#### [PASSAGE SHOWN]
################

Model and Solution Reduction Methods for Direct and Inverse Problems in Computational Mechanics

Simona Perotto, Politecnico Milano, Italy
Pablo Blanco, National Laboratory for Scientific Computing, Brazil
Alessandro Veneziani, Emory University
 
Modern applications of computational mechanics demand effective methods for reducing the computational costs by properly exploiting the features of the problem at hand. This is particularly relevant for inverse problems like parameter estimation, or optimization, tackled via variational techniques. Indeed, constrained minimization requires iterative methods involving multiple solutions of the forward problem as well as the approximation of auxiliary systems such as adjoint problems.

To reduce the computational costs, specific strategies based on reducing the complexity of the involved problems may be pursued. This includes any physically-based downscaling of the complexity of the problem at hand, like reducing its dimensionality as commonly done in 1D network models of the arterial system (“model reduction”). Other approaches rely on the reduction of the problem size by properly selecting the basis of functions to represent the solution (“solution reduction”). This procedure is often related to an offline/online paradigm, where the former step is computationally expensive but does not affect the actual online solution process. In the latter class of methods we mention the Proper Orthogonal Decomposition (POD) techniques and the Reduced Basis (RB) method. For specific applications like fluid flow in network of pipes, combination of different approximation techniques may lead to computational efficiency featuring an intrinsic adaptivity in different regions of the network, like in the Hierarchical Model (HiMod) Reduction approach. Proper General Decomposition (PGD) techniques are also becoming a well-established approach in several engineering fields.

################

[Saved data entries]

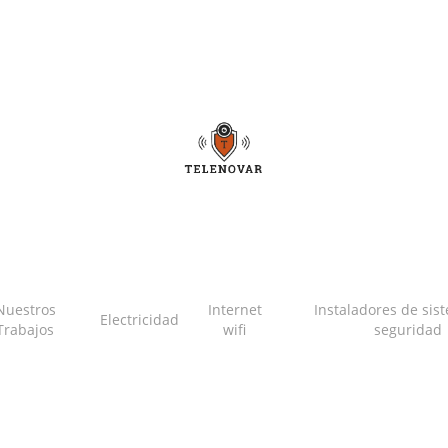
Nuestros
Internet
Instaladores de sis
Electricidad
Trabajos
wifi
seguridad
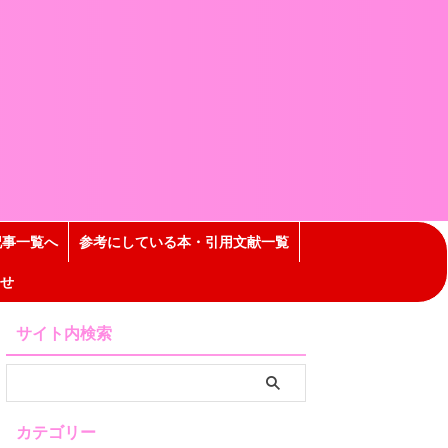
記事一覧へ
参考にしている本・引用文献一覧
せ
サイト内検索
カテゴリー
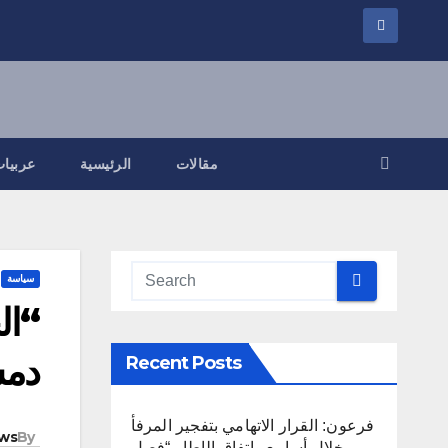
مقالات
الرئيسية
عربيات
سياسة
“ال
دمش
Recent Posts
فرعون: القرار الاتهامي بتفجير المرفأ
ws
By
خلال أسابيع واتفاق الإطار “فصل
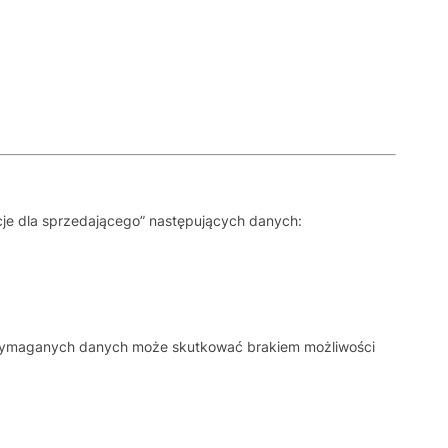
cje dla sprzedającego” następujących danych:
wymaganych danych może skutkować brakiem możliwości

################

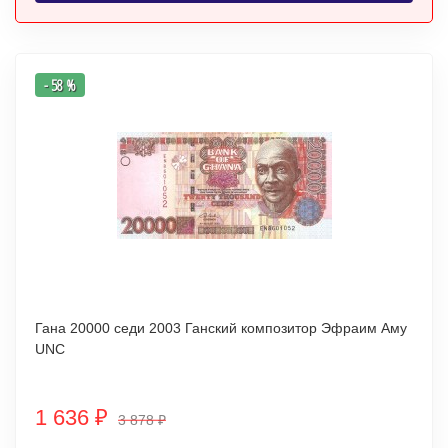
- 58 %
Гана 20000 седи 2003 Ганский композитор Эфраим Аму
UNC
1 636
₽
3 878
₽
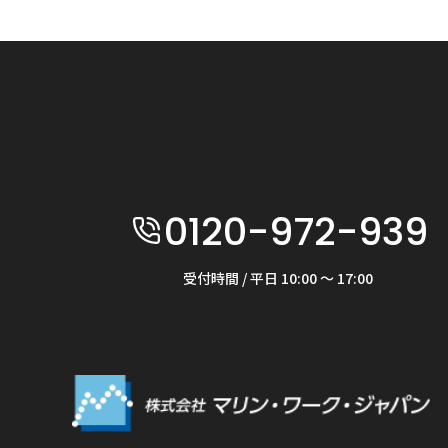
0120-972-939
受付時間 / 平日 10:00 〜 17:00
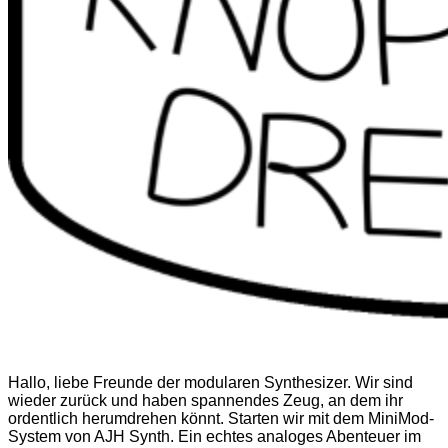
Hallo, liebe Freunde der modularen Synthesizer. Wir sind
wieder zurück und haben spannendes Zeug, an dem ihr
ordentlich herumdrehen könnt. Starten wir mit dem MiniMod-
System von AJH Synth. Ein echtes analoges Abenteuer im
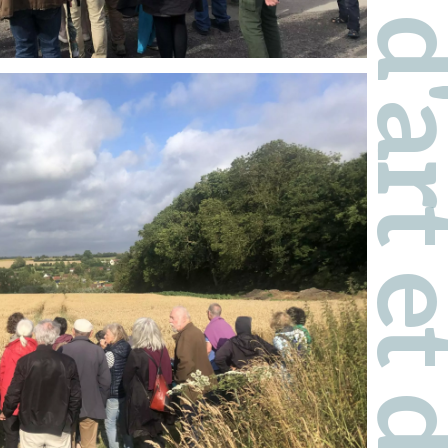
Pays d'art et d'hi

################

#### [WORK TASK]
Carry on the passage about model and solution reduction methods in computational mechanics, starting right after its last sentence.

#### [EXPECTED ANSWER]
In this Minisymposium we aim at gathering scientists working in different fields with the common denominator of using either model or solution reduction techniques (or both) for the fast and reliable solution of direct and inverse problems of real interest in engineering.

The Minisymposium consists of three parts:

1) a keynote speech addressing general trends in the field

2) a series of invited talks by senior scientists

3) a series of talks by junior scientists (PhD students).

This aims at promoting discussion, knowledge circulation and also offering the opportunity to young scientists that most likely will work in this field for years to present and discuss their recent research with several experts.    

Organized with the support of the NSF Project DMS 1419060 “Hierarchical Model Reduction Techniques for Incompressible Fluid Dynamics and Fluid-Structure Interaction Problems”